▸ Passage to read
__________________________________________________

A thumb x-ray is a crucial part of the assessment of your hand. It is helpful if the x-ray is requested before our initial appointment, and your GP or hand therapist can usually arrange this for you.
If you have an x-ray taken before you come to see me, please let your GP or hand therapist know the following details. Optimal x-ray views include: Pronated anteroposterior, oblique and true lateral. A CMCJ stress view (30° posteroanterior view with thumb tips forcefully touching) is also helpful.
If you have thumb base arthritis, it should always be treated initially with conservative care. I will only recommend surgical treatment when conservative, non-surgical care options are not successful, or they are no longer controlling your symptoms.
Conservative treatment for your thumb base arthritis involves a period of activity modification (during which you don’t do heavy activities or actions that cause you pain), taking non-steroidal anti-inflammatory medication, wearing a splint and sometimes a steroid injection. I will usually ask you to undergo this conservative treatment for a period of four weeks, and then we will review your symptoms together.
After four weeks, many of my patients notice a significant improvement in the comfort and function of their hand. Many people need no further treatment, while some choose to use the splint during heavy activities. As my patient, you have an open invitation to contact me should the symptoms return.
If your symptoms persist despite conservative treatment, then I will discuss surgical options with you.
There are a number of surgical options for thumb base arthritis, depending on how severe the arthritic changes within and around your thumb base are.
In very early thumb base arthritis, before there is loss of articular cartilage (which covers the end of your bones), a ligament reconstruction can improve stability around your thumb base, resolving pain and improving strength.
Once your articular cartilage is damaged, and this is the case for the vast majority of patients who come to see me, surgery on the trapezium (one of your wrist bones) is required. The most common operation is a simple trapeziectomy, where the trapezium is simply removed. This approach seems almost too simple - but is very effective at treating the pain of arthritis. If during the trapeziectomy, I find that your thumb seems unstable or no longer in its normal joint position, then I will perform a ligament reconstruction at the same time. Removing the trapezium does weaken grip and pinch strength permanently, but given the pain relief that occurs following surgery, most of my patients find that their hand function is significantly improved.

__________________________________________________

▸ Dataset extract
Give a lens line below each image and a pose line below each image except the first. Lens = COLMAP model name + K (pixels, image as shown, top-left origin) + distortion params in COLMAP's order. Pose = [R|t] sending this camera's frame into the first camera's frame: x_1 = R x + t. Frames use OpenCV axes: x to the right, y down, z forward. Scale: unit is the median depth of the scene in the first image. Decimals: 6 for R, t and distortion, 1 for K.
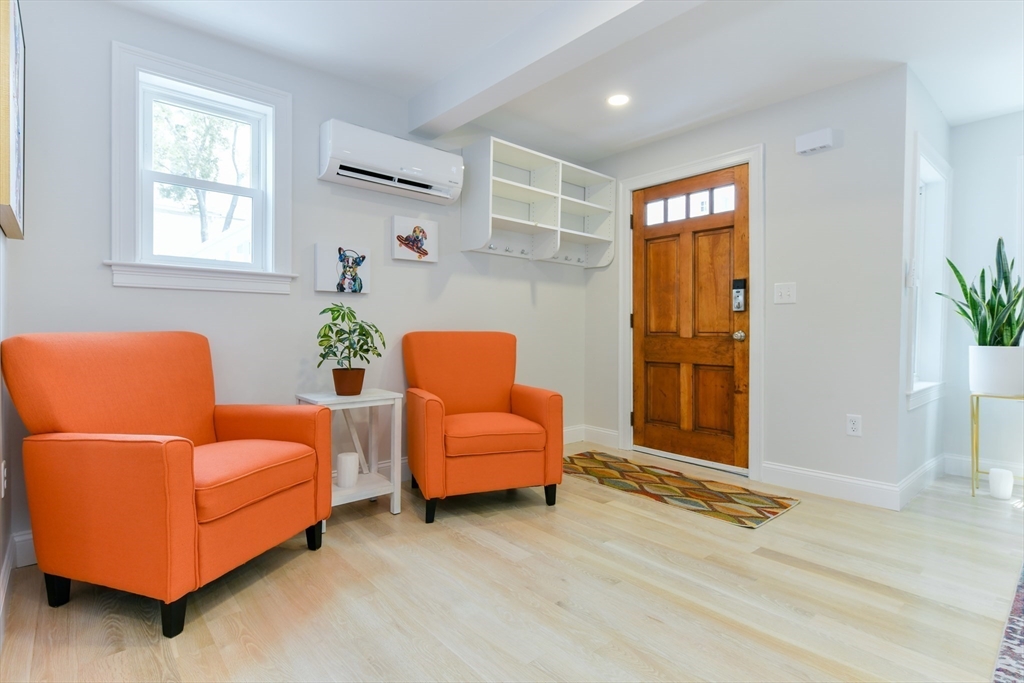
lens RADIAL K [[510.4, 0, 518.0], [0, 510.4, 330.3], [0, 0, 1]] dist [0.005884, -0.001602]
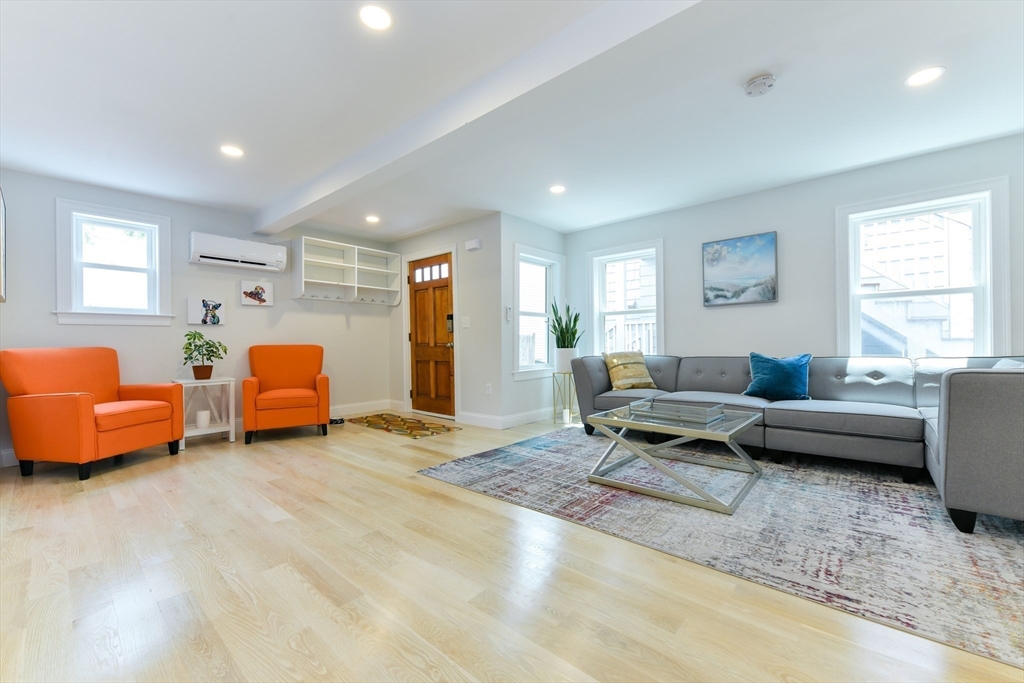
lens RADIAL K [[413.5, 0, 517.1], [0, 413.5, 341.1], [0, 0, 1]] dist [0.004399, -0.001868]
pose [[0.991139, -0.012953, 0.132193, 0.539115], [0.013396, 0.999907, -0.002458, 0.003924], [-0.132149, 0.004207, 0.991221, -0.585602]]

__________________________________________________

▸ Tasks to carry out
a) Repeat the passage on thumb base arthritis word for word, from "If your symptoms" up to and including "and improving strength.".
b) According to the passage on thumb base arthritis, for how long is conservative treatment usually undertaken before symptoms are reviewed?
c) Pick up the passage on thumb base arthritis at the point where it stops and continue it.

▸ Your responses
a)
If your symptoms persist despite conservative treatment, then I will discuss surgical options with you.
There are a number of surgical options for thumb base arthritis, depending on how severe the arthritic changes within and around your thumb base are.
In very early thumb base arthritis, before there is loss of articular cartilage (which covers the end of your bones), a ligament reconstruction can improve stability around your thumb base, resolving pain and improving strength.

b) Four weeks.

c)
Occasionally, if you are a very young patient with isolated thumb base arthritis, I may undertake a fusion of the metacarpal and the trapezium (two neighbouring bones in your wrist). While this maintains as much grip and pinch strength as possible, it will stiffen your thumb, and therefore reduce your range of movement. It may also create unusual wear patterns and predispose you to arthritis between the other small bones of the wrist. In any case, we will discuss the advantages and risks together before you make a decision.
The recovery from any surgical procedure on the trapezium is quite long, and it may take six months until you can return comfortably to heavy activities. Such a long recovery period can make the decision to have surgery quite difficult. I will be there to answer all your questions and assist you in making the decision to proceed with surgery or maintain the status quo. Following surgery, 90-95% of patients achieve good to excellent results.
It is likely that the arthritis at the base of your thumb will worsen, but it is certainly not life-threatening. Many patients prefer to put up with the pain and alter their activities. Sometimes your symptoms may resolve with time.
Surgical treatment should have the same rate of success if it is performed at a later stage.